Indoor object tracking data:

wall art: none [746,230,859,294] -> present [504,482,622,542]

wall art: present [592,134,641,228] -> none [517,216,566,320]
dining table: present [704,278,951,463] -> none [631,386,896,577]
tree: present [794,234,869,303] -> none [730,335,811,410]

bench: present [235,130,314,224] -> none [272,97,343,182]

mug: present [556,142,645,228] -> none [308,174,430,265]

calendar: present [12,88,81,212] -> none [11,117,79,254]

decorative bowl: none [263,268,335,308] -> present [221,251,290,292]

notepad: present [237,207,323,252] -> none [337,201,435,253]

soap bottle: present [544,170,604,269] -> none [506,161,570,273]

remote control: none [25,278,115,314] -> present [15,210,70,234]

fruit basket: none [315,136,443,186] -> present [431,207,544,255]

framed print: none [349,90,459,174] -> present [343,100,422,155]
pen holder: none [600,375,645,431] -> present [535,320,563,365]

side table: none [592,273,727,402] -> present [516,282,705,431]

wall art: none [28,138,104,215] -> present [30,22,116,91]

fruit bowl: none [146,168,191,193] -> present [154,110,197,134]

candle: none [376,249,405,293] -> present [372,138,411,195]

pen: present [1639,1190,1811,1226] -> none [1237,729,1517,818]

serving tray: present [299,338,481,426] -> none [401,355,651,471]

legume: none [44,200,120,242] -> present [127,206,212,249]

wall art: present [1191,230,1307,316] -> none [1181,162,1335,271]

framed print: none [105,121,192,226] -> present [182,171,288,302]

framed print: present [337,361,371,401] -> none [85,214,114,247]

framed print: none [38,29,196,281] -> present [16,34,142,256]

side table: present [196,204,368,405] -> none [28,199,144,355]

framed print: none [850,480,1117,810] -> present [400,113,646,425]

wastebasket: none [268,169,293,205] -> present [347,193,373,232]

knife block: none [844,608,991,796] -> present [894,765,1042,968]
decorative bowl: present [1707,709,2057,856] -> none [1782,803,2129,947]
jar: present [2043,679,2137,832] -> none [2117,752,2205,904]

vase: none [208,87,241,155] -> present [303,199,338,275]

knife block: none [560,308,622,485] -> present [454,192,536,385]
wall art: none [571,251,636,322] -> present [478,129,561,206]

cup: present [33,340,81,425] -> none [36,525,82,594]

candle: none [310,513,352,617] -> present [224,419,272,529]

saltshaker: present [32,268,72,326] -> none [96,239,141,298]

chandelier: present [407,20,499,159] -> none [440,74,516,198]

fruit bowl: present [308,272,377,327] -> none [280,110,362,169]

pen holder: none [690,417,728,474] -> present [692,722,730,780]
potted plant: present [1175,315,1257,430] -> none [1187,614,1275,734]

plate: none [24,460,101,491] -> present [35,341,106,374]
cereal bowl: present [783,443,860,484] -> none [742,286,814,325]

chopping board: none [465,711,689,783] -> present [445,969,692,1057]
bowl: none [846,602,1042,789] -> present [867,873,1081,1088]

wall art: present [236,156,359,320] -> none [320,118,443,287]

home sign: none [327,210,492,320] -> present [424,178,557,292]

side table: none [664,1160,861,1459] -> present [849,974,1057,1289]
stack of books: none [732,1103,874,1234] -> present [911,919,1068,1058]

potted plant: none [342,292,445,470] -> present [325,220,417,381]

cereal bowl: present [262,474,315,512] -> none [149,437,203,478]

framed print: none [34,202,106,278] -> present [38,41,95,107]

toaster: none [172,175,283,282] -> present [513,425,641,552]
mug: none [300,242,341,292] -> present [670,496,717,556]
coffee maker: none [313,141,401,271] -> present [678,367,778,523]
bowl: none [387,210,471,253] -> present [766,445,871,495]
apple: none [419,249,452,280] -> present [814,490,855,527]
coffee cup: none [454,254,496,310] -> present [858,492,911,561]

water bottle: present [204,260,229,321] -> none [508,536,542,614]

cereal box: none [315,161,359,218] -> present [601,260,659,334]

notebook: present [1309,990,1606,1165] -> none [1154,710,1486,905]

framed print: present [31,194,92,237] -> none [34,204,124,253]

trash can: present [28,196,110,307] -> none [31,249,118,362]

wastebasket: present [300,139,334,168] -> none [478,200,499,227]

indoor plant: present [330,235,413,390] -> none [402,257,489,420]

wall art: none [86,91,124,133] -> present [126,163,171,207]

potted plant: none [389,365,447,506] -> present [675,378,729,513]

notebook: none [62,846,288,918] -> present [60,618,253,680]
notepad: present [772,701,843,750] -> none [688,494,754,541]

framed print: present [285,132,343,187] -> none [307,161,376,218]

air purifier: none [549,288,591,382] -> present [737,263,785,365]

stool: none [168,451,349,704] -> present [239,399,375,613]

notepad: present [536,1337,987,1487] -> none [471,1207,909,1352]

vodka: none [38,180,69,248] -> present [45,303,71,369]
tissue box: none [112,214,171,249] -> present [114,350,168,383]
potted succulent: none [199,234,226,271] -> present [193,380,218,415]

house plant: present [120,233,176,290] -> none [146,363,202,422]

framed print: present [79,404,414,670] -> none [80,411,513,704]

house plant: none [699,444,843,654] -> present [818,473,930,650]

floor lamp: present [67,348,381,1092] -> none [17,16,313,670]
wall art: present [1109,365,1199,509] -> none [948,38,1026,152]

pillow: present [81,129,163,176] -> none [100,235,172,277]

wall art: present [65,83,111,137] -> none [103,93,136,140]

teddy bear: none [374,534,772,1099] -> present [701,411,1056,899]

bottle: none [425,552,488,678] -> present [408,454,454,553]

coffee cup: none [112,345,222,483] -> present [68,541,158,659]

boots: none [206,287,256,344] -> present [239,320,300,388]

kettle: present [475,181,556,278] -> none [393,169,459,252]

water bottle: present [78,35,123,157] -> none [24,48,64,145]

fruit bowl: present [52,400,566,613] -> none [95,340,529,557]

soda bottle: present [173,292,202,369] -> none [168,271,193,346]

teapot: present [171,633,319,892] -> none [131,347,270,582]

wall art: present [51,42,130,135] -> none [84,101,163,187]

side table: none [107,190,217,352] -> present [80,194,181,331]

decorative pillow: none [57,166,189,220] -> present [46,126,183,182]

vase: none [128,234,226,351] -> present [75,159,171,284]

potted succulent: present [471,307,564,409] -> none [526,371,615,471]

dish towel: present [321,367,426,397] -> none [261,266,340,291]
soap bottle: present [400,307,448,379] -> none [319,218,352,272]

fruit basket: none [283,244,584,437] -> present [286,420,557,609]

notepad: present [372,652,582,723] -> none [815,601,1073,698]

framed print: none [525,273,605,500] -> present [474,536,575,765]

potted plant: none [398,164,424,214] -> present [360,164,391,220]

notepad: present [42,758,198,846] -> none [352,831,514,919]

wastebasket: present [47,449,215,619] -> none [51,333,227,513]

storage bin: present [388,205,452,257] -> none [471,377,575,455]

◆ TASK OBJECTIVE: Your response should hold the lines from the first line of the entries above through the line with "tree: present [794,234,869,303]", each retyped exactly, and nothing else.

◆ ANSWER TO THIS TASK:
wall art: none [746,230,859,294] -> present [504,482,622,542]

wall art: present [592,134,641,228] -> none [517,216,566,320]
dining table: present [704,278,951,463] -> none [631,386,896,577]
tree: present [794,234,869,303] -> none [730,335,811,410]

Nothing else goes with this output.